Directions: Every entry must be given again exactly. Include no pictures.
___ Materials provided
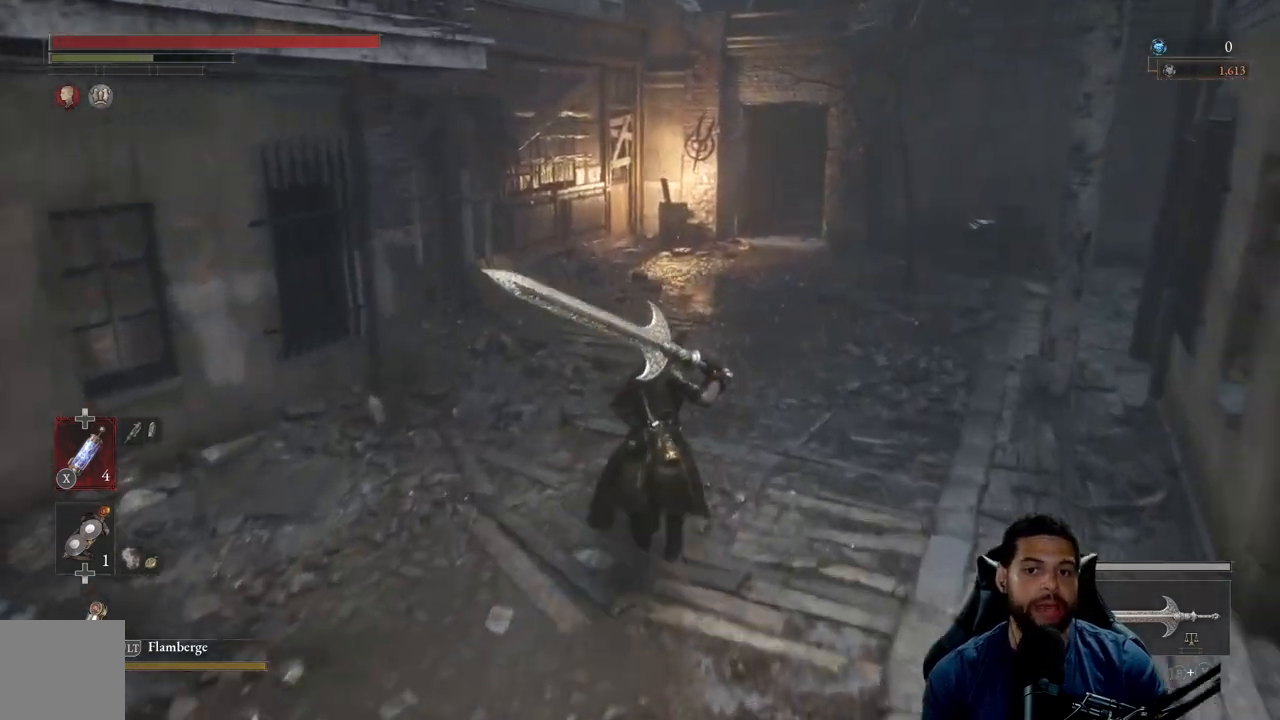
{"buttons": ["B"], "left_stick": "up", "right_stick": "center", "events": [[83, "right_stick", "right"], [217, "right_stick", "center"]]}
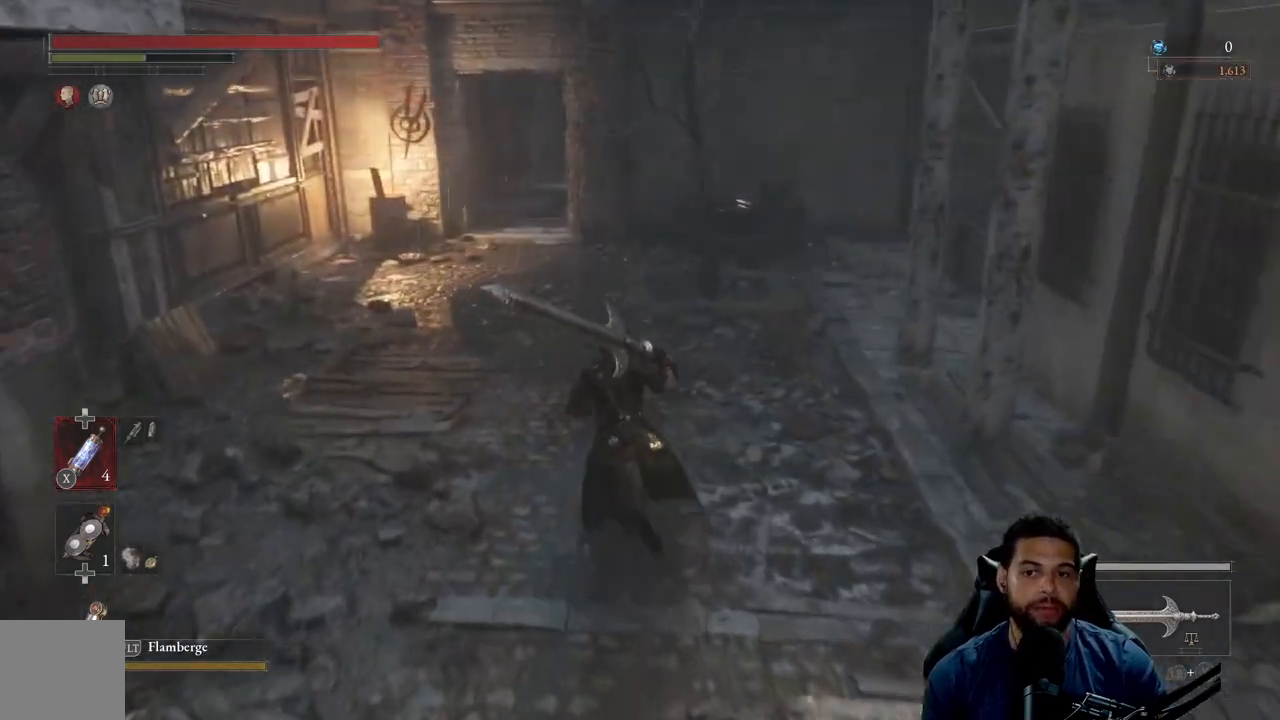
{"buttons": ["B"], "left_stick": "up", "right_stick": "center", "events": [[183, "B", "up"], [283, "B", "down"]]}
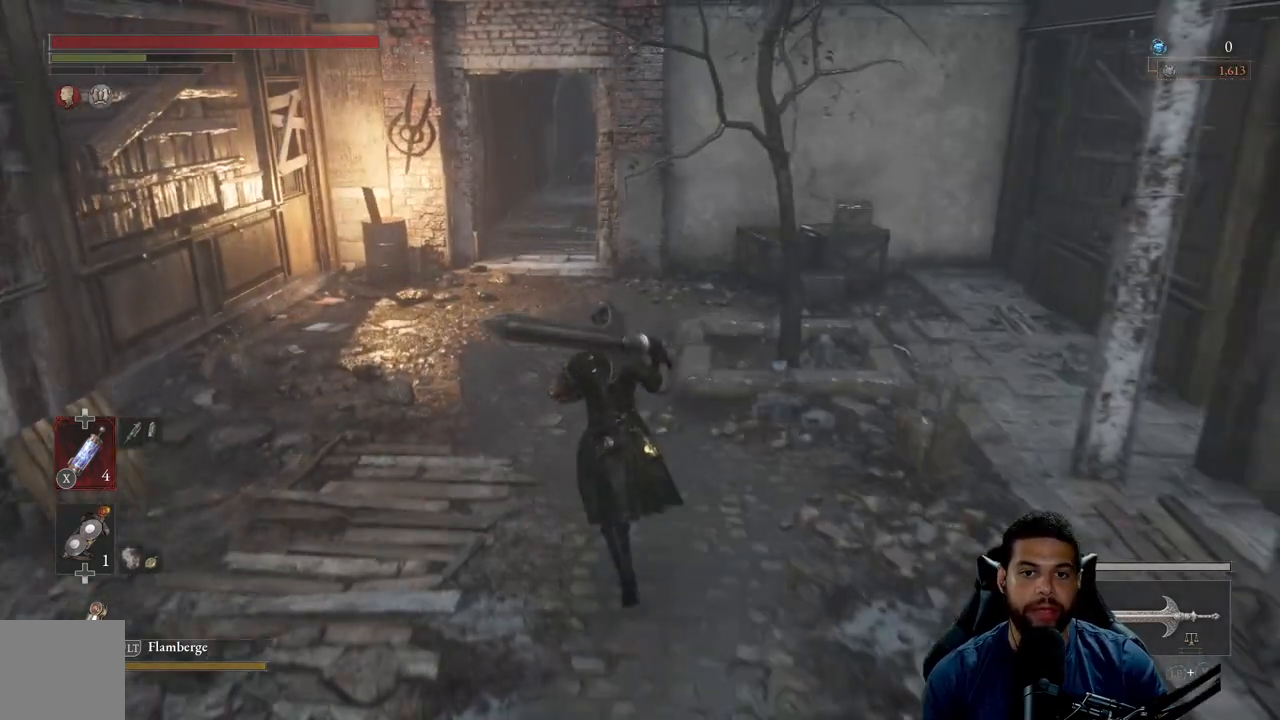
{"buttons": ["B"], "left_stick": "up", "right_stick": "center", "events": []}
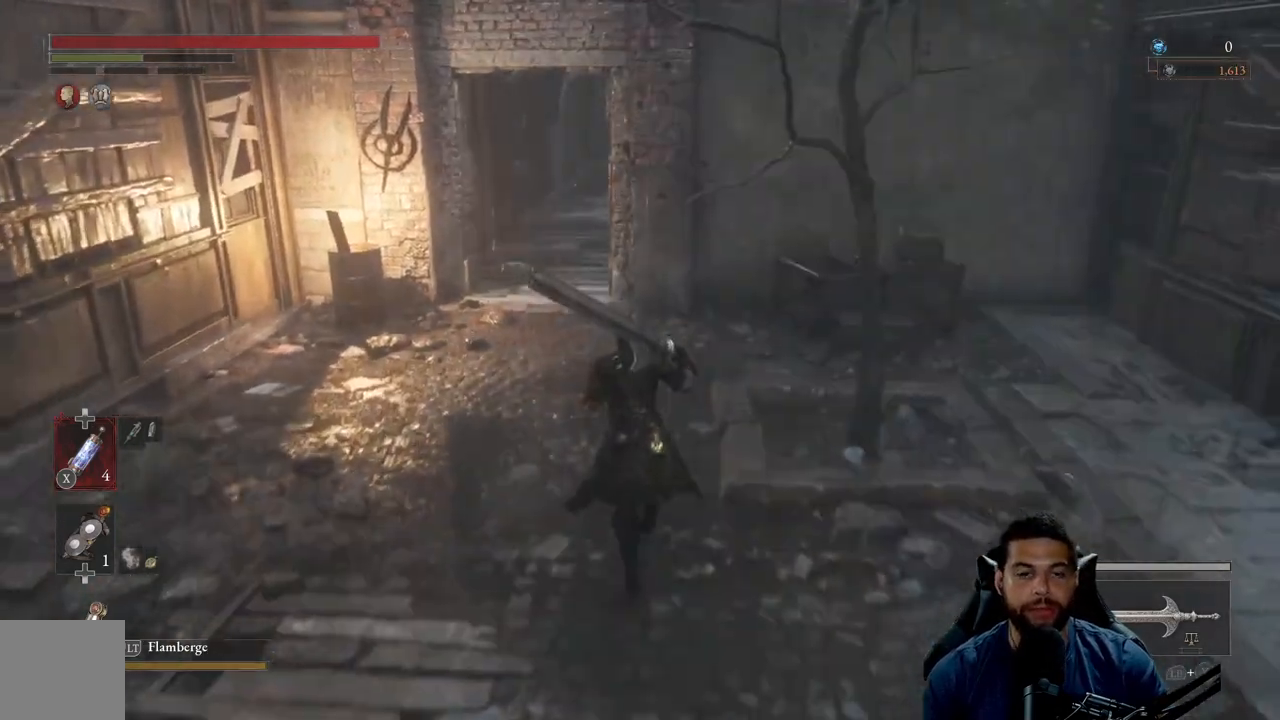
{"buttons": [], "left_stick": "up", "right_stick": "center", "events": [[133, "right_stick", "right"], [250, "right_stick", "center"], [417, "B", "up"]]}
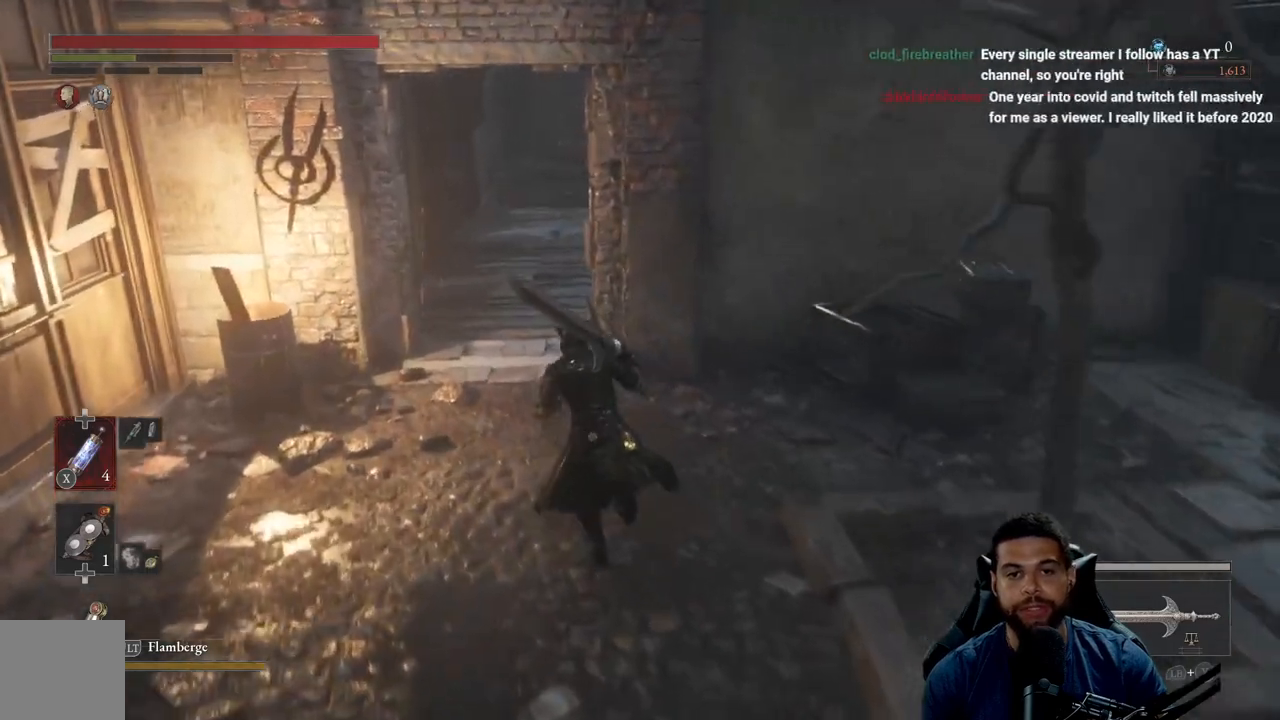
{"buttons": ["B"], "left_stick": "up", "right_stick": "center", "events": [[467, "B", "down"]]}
______
Solution:
{"buttons": ["B"], "left_stick": "up", "right_stick": "center", "events": [[83, "right_stick", "right"], [217, "right_stick", "center"]]}
{"buttons": ["B"], "left_stick": "up", "right_stick": "center", "events": [[183, "B", "up"], [283, "B", "down"]]}
{"buttons": ["B"], "left_stick": "up", "right_stick": "center", "events": []}
{"buttons": [], "left_stick": "up", "right_stick": "center", "events": [[133, "right_stick", "right"], [250, "right_stick", "center"], [417, "B", "up"]]}
{"buttons": ["B"], "left_stick": "up", "right_stick": "center", "events": [[467, "B", "down"]]}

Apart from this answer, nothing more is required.